— PROBLEMS TO WORK ON —
1. According to the commit message, why are the same rules applied on all the supported platforms?
2. From the listing, give as a numbered list, skipping blank lines, the part that opens with the line containing "Locate an element on the screen. the tallest" and closes with the line containing "Identify the location of the second".

— DOCUMENT SEGMENT —
┄┄┄┄┄┄┄┄┄┄
From: Mike Gelfand <mikedld@mikedld.com>
Date: Sun, 23 Jun 2019 13:23:22 +0000 (+0300)
Subject: Sanitize suspicious path components instead of rejecting them
X-Git-Url: https://granicus.if.org/sourcecode?a=commitdiff_plain;h=f24b202743e8f37df0e4078f104a2619e3ed7067;p=transmission

Sanitize suspicious path components instead of rejecting them

Apply the same rules on all the supported platforms to avoid issues
with network shares and alien file systems.

For future compatibility, explicitly mark adjusted paths as renamed.
---

diff --git a/libtransmission/metainfo-test.c b/libtransmission/metainfo-test.c
index 930d15141..928075001 100644
--- a/libtransmission/metainfo-test.c
+++ b/libtransmission/metainfo-test.c
@@ -9,6 +9,7 @@
 #include "libtransmission-test.h"
 
 #include "transmission.h"
+#include "metainfo.h"
 #include "utils.h"
 
 #include <errno.h>
@@ -66,16 +67,16 @@ static int test_metainfo(void)
┄┄┄┄┄┄┄┄┄┄
— RECORDS FOR THIS TASK —
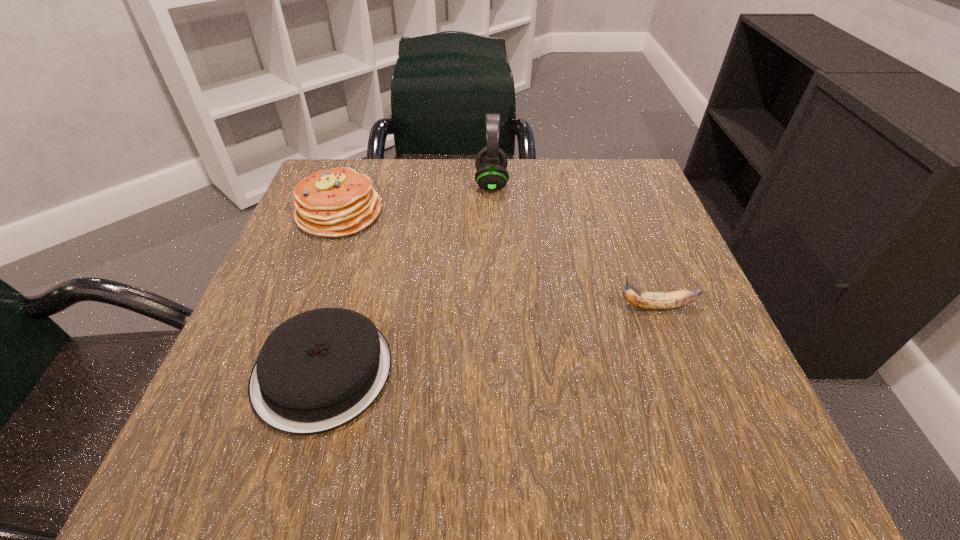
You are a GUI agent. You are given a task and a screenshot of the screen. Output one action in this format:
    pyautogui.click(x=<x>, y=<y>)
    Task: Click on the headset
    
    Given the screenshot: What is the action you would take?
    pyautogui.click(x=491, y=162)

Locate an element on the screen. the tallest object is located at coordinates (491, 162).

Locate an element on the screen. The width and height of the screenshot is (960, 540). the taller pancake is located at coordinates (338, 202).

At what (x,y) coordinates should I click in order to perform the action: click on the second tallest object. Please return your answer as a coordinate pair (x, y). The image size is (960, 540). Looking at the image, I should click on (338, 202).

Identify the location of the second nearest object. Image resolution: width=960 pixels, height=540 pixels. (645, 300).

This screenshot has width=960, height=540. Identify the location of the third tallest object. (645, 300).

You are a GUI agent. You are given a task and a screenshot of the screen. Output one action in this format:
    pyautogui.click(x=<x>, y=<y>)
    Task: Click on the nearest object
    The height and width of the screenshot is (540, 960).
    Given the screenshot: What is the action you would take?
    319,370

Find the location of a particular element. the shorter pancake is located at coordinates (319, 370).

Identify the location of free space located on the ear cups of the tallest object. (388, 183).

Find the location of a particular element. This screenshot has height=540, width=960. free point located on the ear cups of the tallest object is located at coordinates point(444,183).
┄┄┄┄┄┄┄┄┄┄
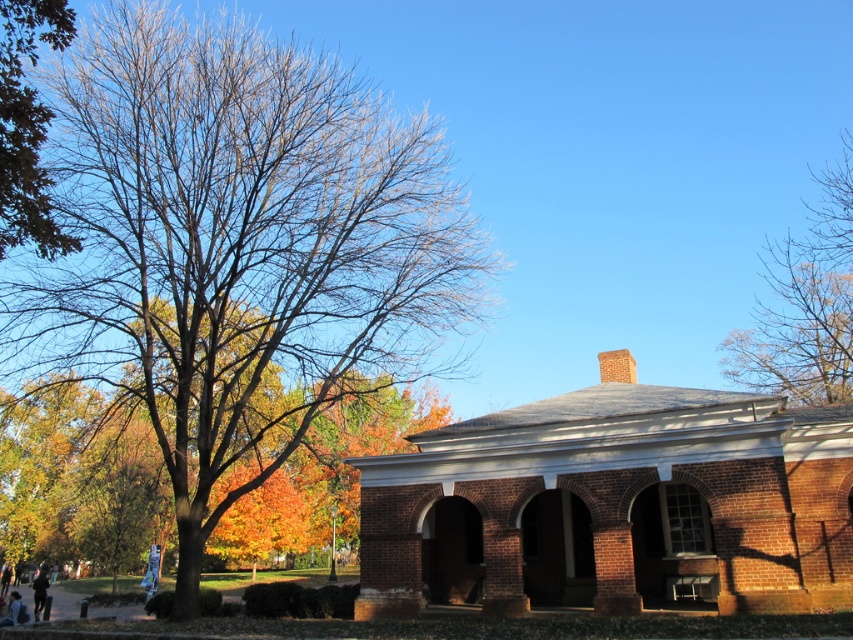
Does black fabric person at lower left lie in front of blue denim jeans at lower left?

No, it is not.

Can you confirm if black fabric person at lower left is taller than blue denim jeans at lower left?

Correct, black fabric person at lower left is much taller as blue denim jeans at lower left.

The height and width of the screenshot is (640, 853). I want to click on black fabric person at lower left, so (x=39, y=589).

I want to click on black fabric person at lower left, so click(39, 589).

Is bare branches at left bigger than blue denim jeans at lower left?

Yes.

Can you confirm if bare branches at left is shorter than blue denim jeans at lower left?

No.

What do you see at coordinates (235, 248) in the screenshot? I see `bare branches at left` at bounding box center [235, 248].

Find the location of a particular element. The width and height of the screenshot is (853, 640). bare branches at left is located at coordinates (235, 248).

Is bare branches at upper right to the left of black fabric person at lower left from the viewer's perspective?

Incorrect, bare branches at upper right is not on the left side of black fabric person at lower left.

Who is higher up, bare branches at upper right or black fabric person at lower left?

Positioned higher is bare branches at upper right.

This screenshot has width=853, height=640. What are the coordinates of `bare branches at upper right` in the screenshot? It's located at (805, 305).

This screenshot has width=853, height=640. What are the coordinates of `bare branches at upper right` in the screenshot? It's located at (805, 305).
┄┄┄┄┄┄┄┄┄┄
— WRITTEN RESPONSES —
1. To avoid issues with network shares and alien file systems.

2.
1. Locate an element on the screen. the tallest object is located at coordinates (491, 162).
2. Locate an element on the screen. The width and height of the screenshot is (960, 540). the taller pancake is located at coordinates (338, 202).
3. At what (x,y) coordinates should I click in order to perform the action: click on the second tallest object. Please return your answer as a coordinate pair (x, y). The image size is (960, 540). Looking at the image, I should click on (338, 202).
4. Identify the location of the second nearest object. Image resolution: width=960 pixels, height=540 pixels. (645, 300).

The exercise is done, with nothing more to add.